==== DOCUMENT PASSAGE

United States District Court, Eighth Circuit

October 30, 2013

UNITED STATES OF AMERICA, Plaintiff,
v.
TROY M. ORTMEIER, Defendant.

TENTATIVE FINDINGS

JOHN M. GERRARD, District Judge.

The Court has received the revised presentence investigation report (RPSR) in this case. The defendant has objected to the RPSR in a sentencing statement (filing 32), and has also filed a motion for variance (filing 33).

IT IS ORDERED:

1. The Court will consult and follow the Federal Sentencing Guidelines to the extent permitted and required by United States v. Booker, 543 U.S. 220 (2005), and subsequent cases. In this regard, the Court gives notice that, unless otherwise ordered, it will:
(a) give the advisory Guidelines respectful consideration within the context of each individual case and will filter the Guidelines' advice through the 18 U.S.C. § 3553(a) factors, but will not afford the Guidelines any particular or "substantial" weight;
(b) resolve all factual disputes relevant to sentencing by the greater weight of the evidence and without the aid of a jury;
(c) impose upon the United States the burden of proof on all Guidelines enhancements;
(d) impose upon the defendant the burden of proof on all Guidelines mitigators;
(e) depart from the advisory Guidelines, if appropriate, using pre- Booker departure theory; and
(f) in cases where a departure using pre- Booker departure theory is not warranted, deviate or vary from the Guidelines when there is a principled reason justifying a sentence different than that called for by application of the advisory Guidelines, again without affording the Guidelines any particular or "substantial" weight.

========
==== RECORDS PROVIDED

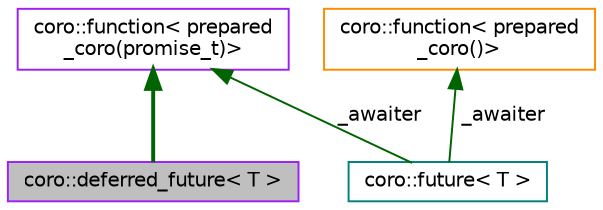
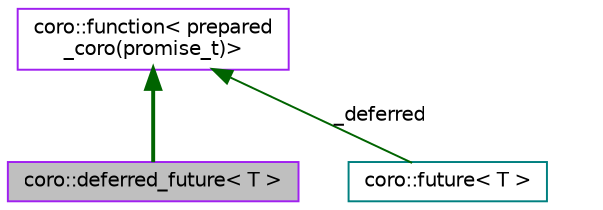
  digraph {
    node [color=purple fillcolor=white fontname=Helvetica fontsize=10 shape=record style=filled]
    edge [color=darkgreen dir=back fontname=Helvetica fontsize=10 labelfontname=Helvetica labelfontsize=10 style=solid]
    n1 [fillcolor=grey75 fontcolor=black height=0.2 label="coro::deferred_future\< T \>" width=0.4]
    n2 [color=teal height=0.2 label="coro::future\< T \>" width=0.4]
    n3 [height=0.2 label="coro::function\< prepared\l_coro(promise_t)\>" width=0.4]
-   n4 [color=darkorange height=0.2 label="coro::function\< prepared\l_coro()\>" width=0.4]
    n3 -> n1 [style=bold]
-   n3 -> n2 [label=" _awaiter"]
-   n4 -> n2 [label=" _awaiter"]
+   n3 -> n2 [label=" _deferred"]
  }
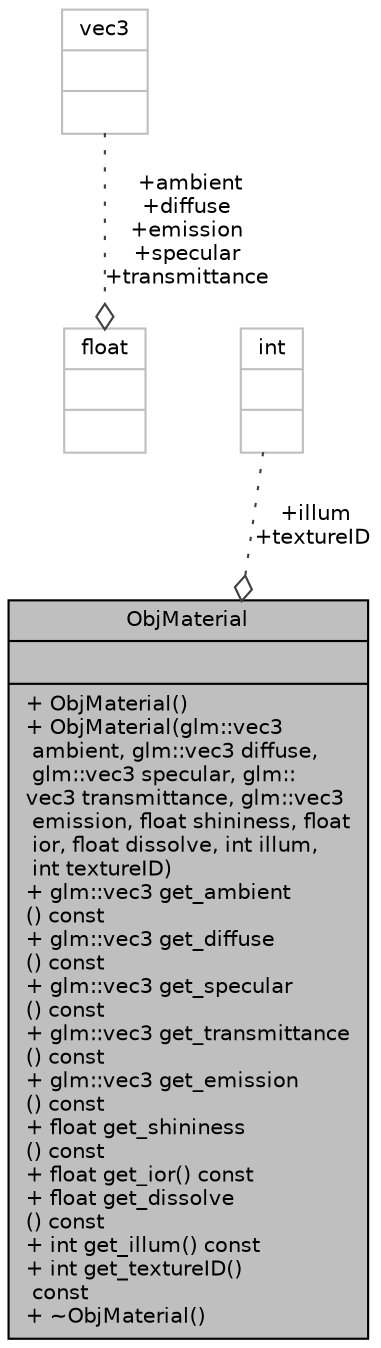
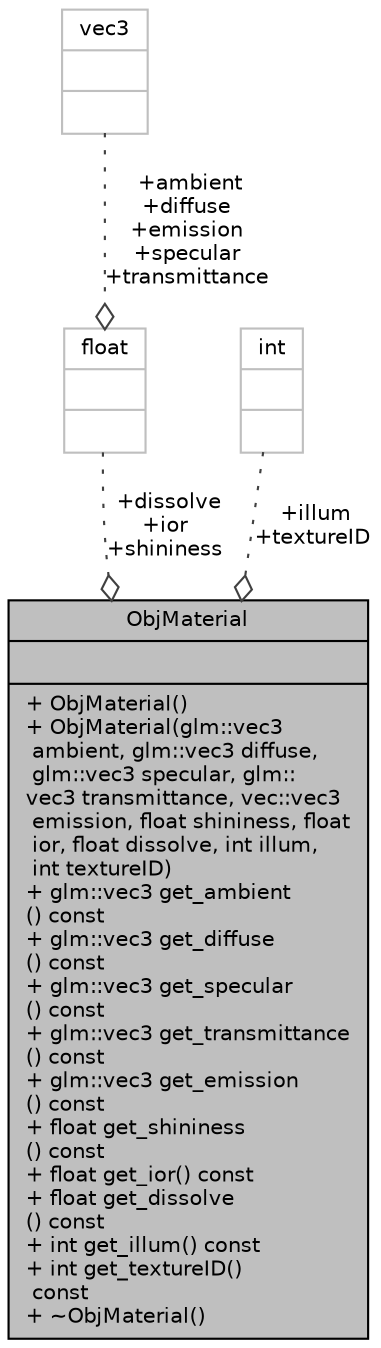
  digraph {
    node [color=grey75 fontname=Helvetica fontsize=10 shape=record]
    edge [arrowhead=odiamond color=grey25 fontname=Helvetica fontsize=10 labelfontname=Helvetica labelfontsize=10 style=dotted]
-   n1 [color=black fillcolor=grey75 fontcolor=black height=0.2 label="{ObjMaterial\n||+  ObjMaterial()\l+  ObjMaterial(glm::vec3\l ambient, glm::vec3 diffuse,\l glm::vec3 specular, glm::\lvec3 transmittance, glm::vec3\l emission, float shininess, float\l ior, float dissolve, int illum,\l int textureID)\l+ glm::vec3 get_ambient\l() const\l+ glm::vec3 get_diffuse\l() const\l+ glm::vec3 get_specular\l() const\l+ glm::vec3 get_transmittance\l() const\l+ glm::vec3 get_emission\l() const\l+ float get_shininess\l() const\l+ float get_ior() const\l+ float get_dissolve\l() const\l+ int get_illum() const\l+ int get_textureID()\l const\l+  ~ObjMaterial()\l}" style=filled width=0.4]
+   n1 [color=black fillcolor=grey75 fontcolor=black height=0.2 label="{ObjMaterial\n||+  ObjMaterial()\l+  ObjMaterial(glm::vec3\l ambient, glm::vec3 diffuse,\l glm::vec3 specular, glm::\lvec3 transmittance, vec::vec3\l emission, float shininess, float\l ior, float dissolve, int illum,\l int textureID)\l+ glm::vec3 get_ambient\l() const\l+ glm::vec3 get_diffuse\l() const\l+ glm::vec3 get_specular\l() const\l+ glm::vec3 get_transmittance\l() const\l+ glm::vec3 get_emission\l() const\l+ float get_shininess\l() const\l+ float get_ior() const\l+ float get_dissolve\l() const\l+ int get_illum() const\l+ int get_textureID()\l const\l+  ~ObjMaterial()\l}" style=filled width=0.4]
    n2 [height=0.2 label="{vec3\n||}" width=0.4]
    n3 [height=0.2 label="{float\n||}" width=0.4]
    n4 [height=0.2 label="{int\n||}" width=0.4]
    n2 -> n3 [label=" +ambient\n+diffuse\n+emission\n+specular\n+transmittance"]
+   n3 -> n1 [label=" +dissolve\n+ior\n+shininess"]
    n4 -> n1 [label=" +illum\n+textureID"]
  }
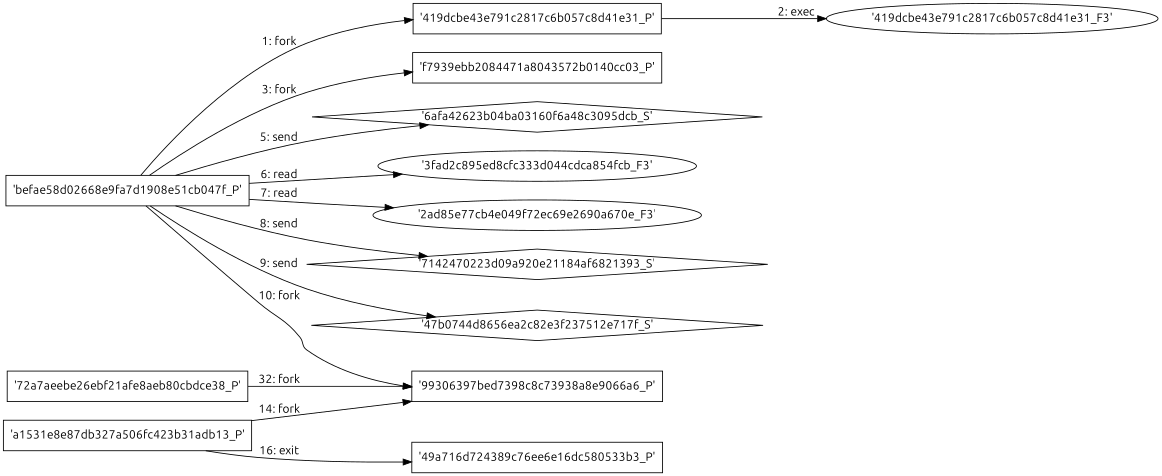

========

→ **PROBLEM TO SOLVE**:
Answer these from the tentative findings:
(a) What filing number does the defendant's motion for variance carry?
(b) Who bears the burden of proof on all Guidelines enhancements?
(c) By what standard will the Court resolve factual disputes relevant to sentencing?

→ **OUTPUT**:
(a) Filing 33.
(b) The United States.
(c) By the greater weight of the evidence, without the aid of a jury.